#### Passage to read
Very good summary of a lot of issues related to the commons:
It’s pretty good. Some quibbles:
Furthermore, for most of its history, copyright law functioned as an industrial regulation affecting the relationships between authors and publishers. Private citizens did not have printing presses and so were not directly affected.
Paying higher prices is being directly affected. Having the culture produced by the particular industrial regulation rather than a different one is a being directly affected.
Digital technology frees ideas again…Laws and business models have not adapted
Copyright was bad before digital technology, it is absurd to think it would “adapt” in any way other than to protect existing power relations.
As long as people continue to publish freely online, artificial scarcity imposed by a portion of publishers will make little difference. We’re already seeing the diminishing of pay-for-access business models. Blocking access leads to obscurity rather than success.
########
#### Entries shown
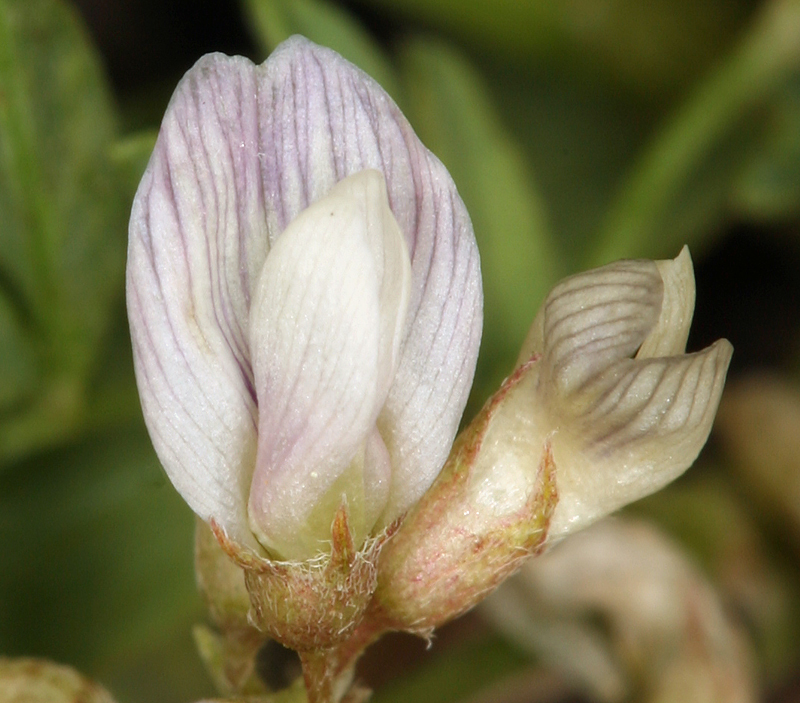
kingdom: Plantae
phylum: Tracheophyta
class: Magnoliopsida
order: Fabales
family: Fabaceae
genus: Astragalus
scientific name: Astragalus lemmonii
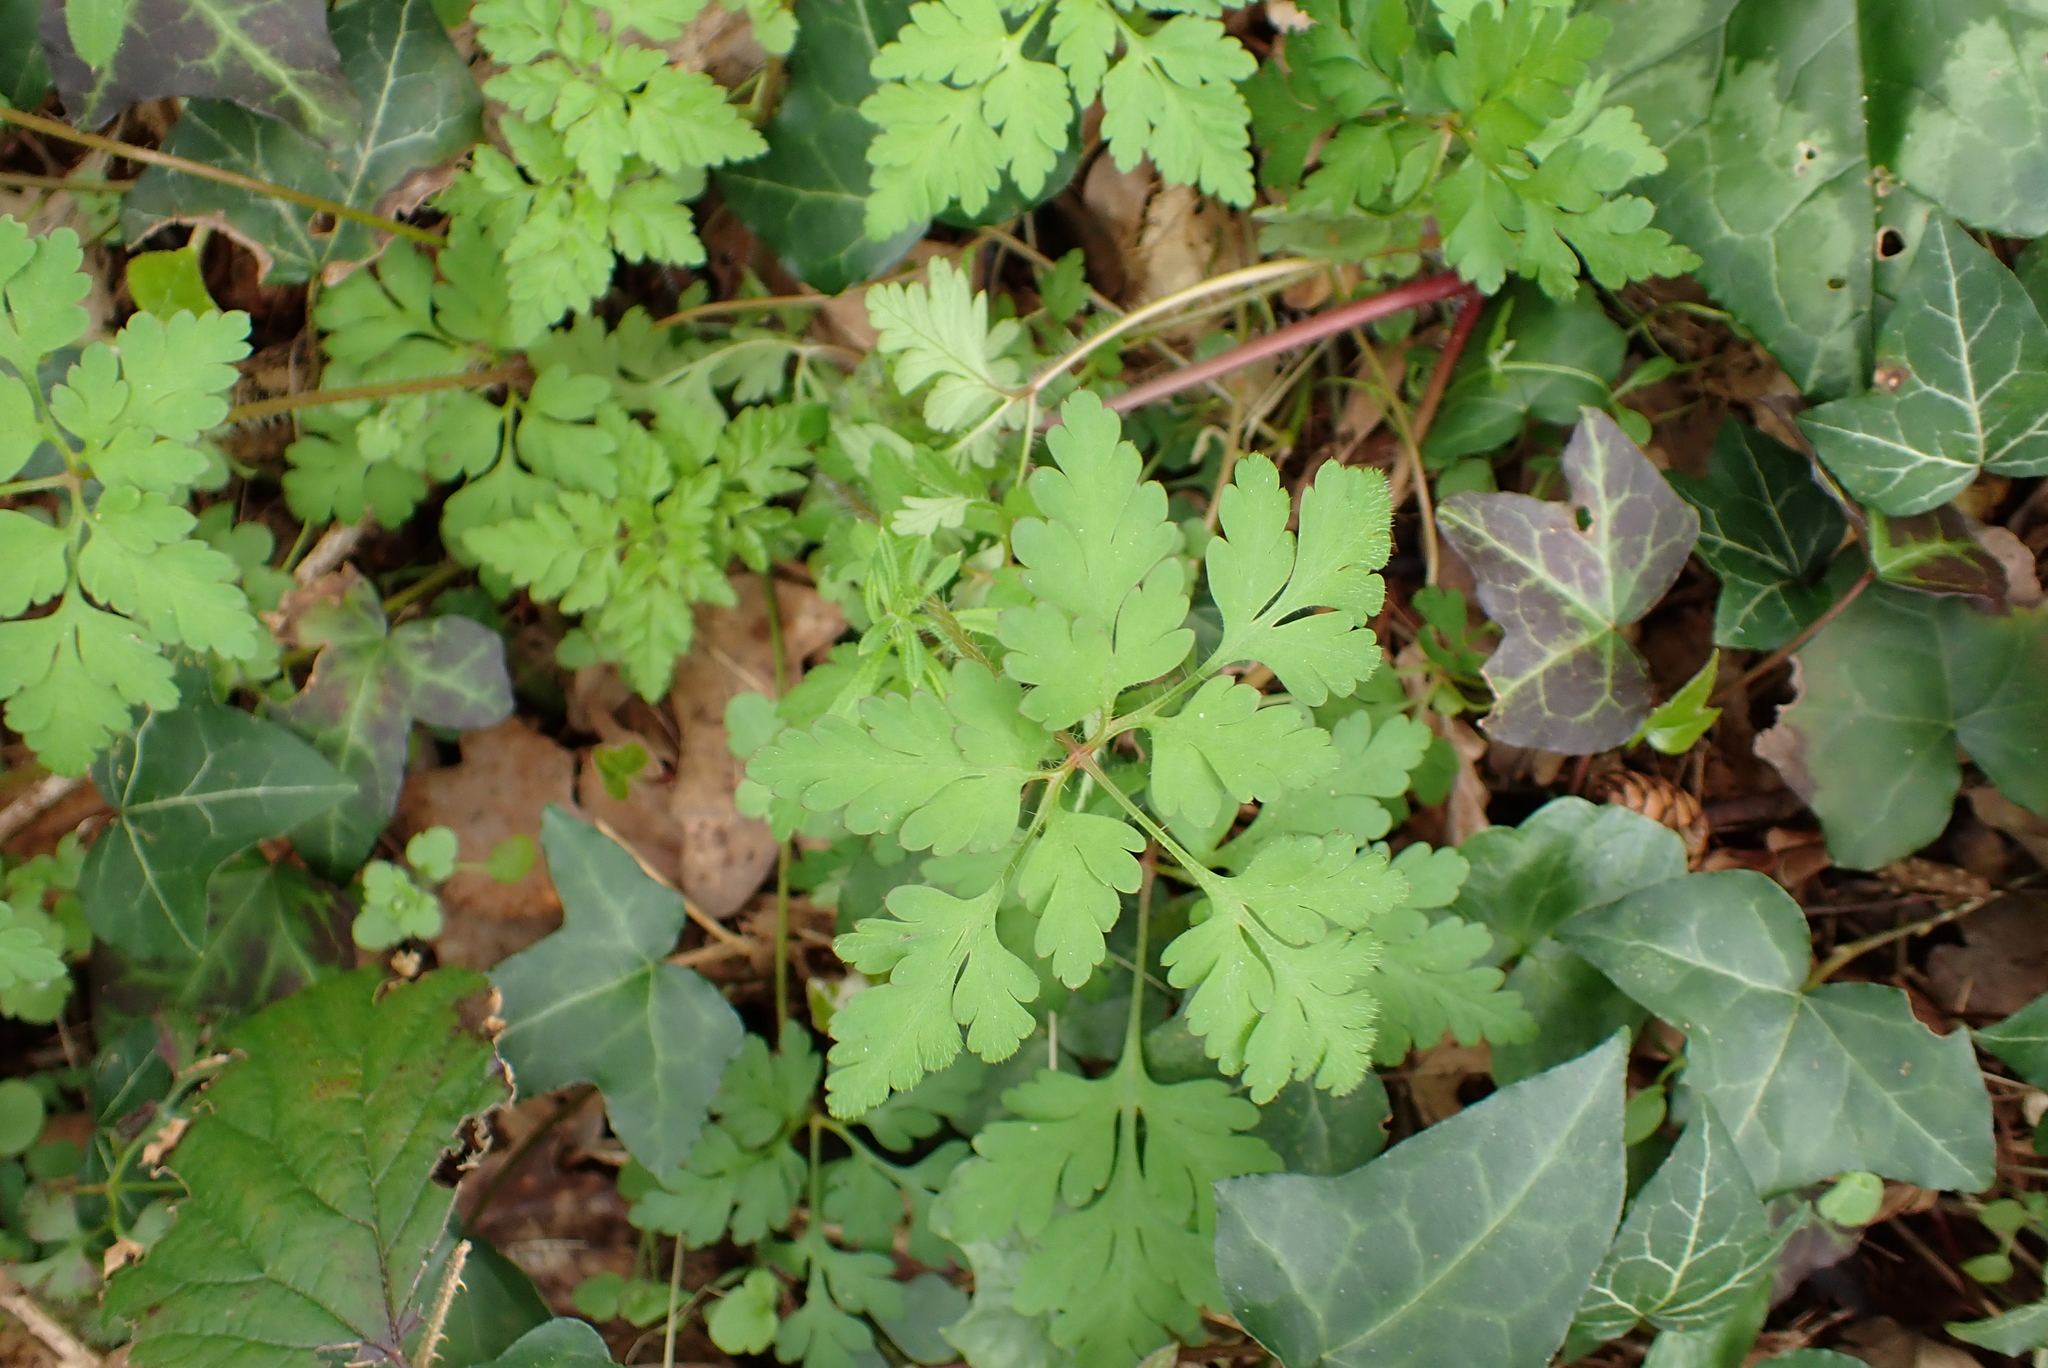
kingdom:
########
Please pick up the commentary on copyright and the commons after its last sentence and keep writing it. The data has no connection to the commentary on copyright and the commons.

▶ _Exercise response_:
This sadly seems incorrect, and therefore subsequently the role of advertising is overstated. Limited attention does not necessarily imply zero price for material to occupy attention due to competition among such material. A countervailing factor is desire to make most enjoyable use of limited attention, and a shared cultural experience is a major part of that, popularity breeds popularity, so the most popular stuff can be controlled enough and charged for, it doesn’t matter how much gratis stuff there is – unless there is gratis stuff that is more popular. Therefore my contention that knowledge commons need mass marketing and demand concentration vehicles or else do not offer real competition to incumbent rents.
Possibly related, I’ve meant to give a thorough read and commentary on http://cameronneylon.net/blog/the-limits-on-open-why-knowledge-is-not-a-public-good-and-what-to-do-about-it/ for months but haven’t gotten to it yet.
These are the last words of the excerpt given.